57 reviews1 follower

December 20, 2024

It's a good book, despite the fancy name.
It's important that data professionals develop their skills on Statistics. But most people wouldn't read it if "Statistics" appeared in the title.
All in all, I liked the book and recommend it!

Aliaksei Mukhachou

61 reviews1 follower

December 2, 2023

Giving it 3.6 rounded up to 4. 90% of contents is trivial for someone with any degree of econometrics training. Zeroes could avail themselves well.

João Pedro Lopes

53 reviews1 follower

December 24, 2023

https://medium.com/@jphpwii/dark-data...

Ashley

131 reviews

December 11, 2024

Wow that was boring - read like a text book, so it literally might be. Not at all what I expected so doesn’t feel fair to really rate … did not retain a thing

Duncan Murch

3 reviews1 follower

January 6, 2025

A must-read for any data professional

Anne

9 reviews1 follower

August 23, 2024

One of the best books I've read this year. Moving from a focus on data to absent, hidden, concealed, etc. data is powerful.
Insightful, funny, very clear due in large part to the writing style and abundant use of examples.
Useful for everyone with even the slightest interest in, say, understanding the news, spicy big data claims, or policy plans better. Or those with simply a knack for data and research.

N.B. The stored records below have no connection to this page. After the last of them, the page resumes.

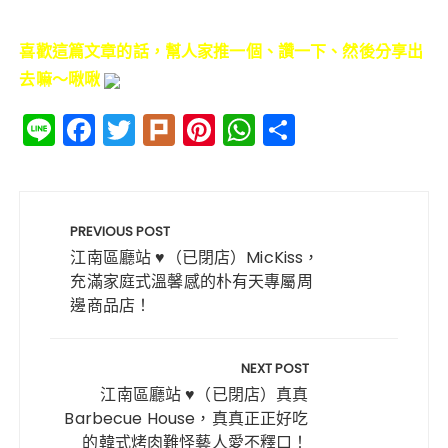
喜歡這篇文章的話，幫人家推一個、讚一下、然後分享出
去嘛～啾啾
Li
F
T
Pl
Pi
W
分
n
a
w
ur
n
h
享
e
c
it
k
te
a
文
e
te
re
ts
章
PREVIOUS POST
b
r
st
A
導
江南區廳站 ♥（已閉店）MicKiss，
o
p
充滿家庭式溫馨感的朴有天專屬周
覽
邊商品店！
o
p
k
NEXT POST
江南區廳站 ♥（已閉店）真真
Barbecue House，真真正正好吃
的韓式烤肉難怪藝人愛不釋口！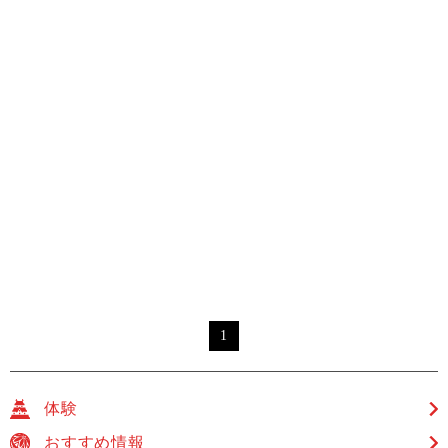
1
体験
おすすめ情報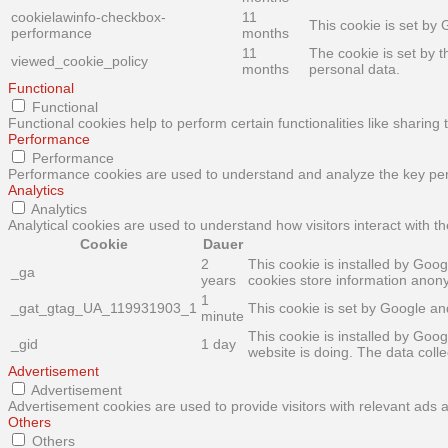
cookielawinfo-checkbox-
11
This cookie is set by
performance
months
11
The cookie is set by 
viewed_cookie_policy
months
personal data.
Functional
Functional
Functional cookies help to perform certain functionalities like sharing
Performance
Performance
Performance cookies are used to understand and analyze the key perfo
Analytics
Analytics
Analytical cookies are used to understand how visitors interact with th
Cookie
Dauer
2
This cookie is installed by Goog
_ga
years
cookies store information anon
1
_gat_gtag_UA_119931903_1
This cookie is set by Google and
minute
This cookie is installed by Goog
_gid
1 day
website is doing. The data col
Advertisement
Advertisement
Advertisement cookies are used to provide visitors with relevant ads
Others
Others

economie engelse-non-fictie politiek-en-samenleving

Prabhat

32 reviews1 follower

December 22, 2022

It took me generous amount of time to finish this book. I work in the field of big data and interested in data science. I also like philosophical questions around data and what we can/cannot know with data. What I found most enlightening with this book is the typologies of dark data, which encompasses missing data among many others. Typologies are super helpful for professional like myself, who constantly encounter these problems but don’t always have a framework for making distinctions between problems. I think the framework and the more or less pedagogical tone of the book was helpful to understand the framework. For example, at my work we have dark data related to known unknowns, unknown unknowns and self selected unknowns, but at times we talk about all these different types of dark data as the same thing in one breath. While ethical concerns are at the front of our mind when dealing with dark data, we may need to approach decision making differently depending on the type of dark data. I really hope to be able to use the DD framework introduced in this book more often when talking/discussing quality of data.

Ashar Malik

59 reviews2 followers

November 2, 2020

This made for a great read. Although I was already familiar with most of stuff discussed in book - the term "Dark Data" was new to me. The was dark data is dealt in this book made for a very interesting read. The book is well written and explains the subject matter quite nicely. The simple way in which this book is written makes it - in my opinion - a good read from beginners to experts. While the book covers generic examples in data sciences to cover common cases, the way the author explains the subject matter makes it quite easy for one to extend the concepts to their own area of research. The book is definitely recommended to all especially people working in data sciences in any capacity.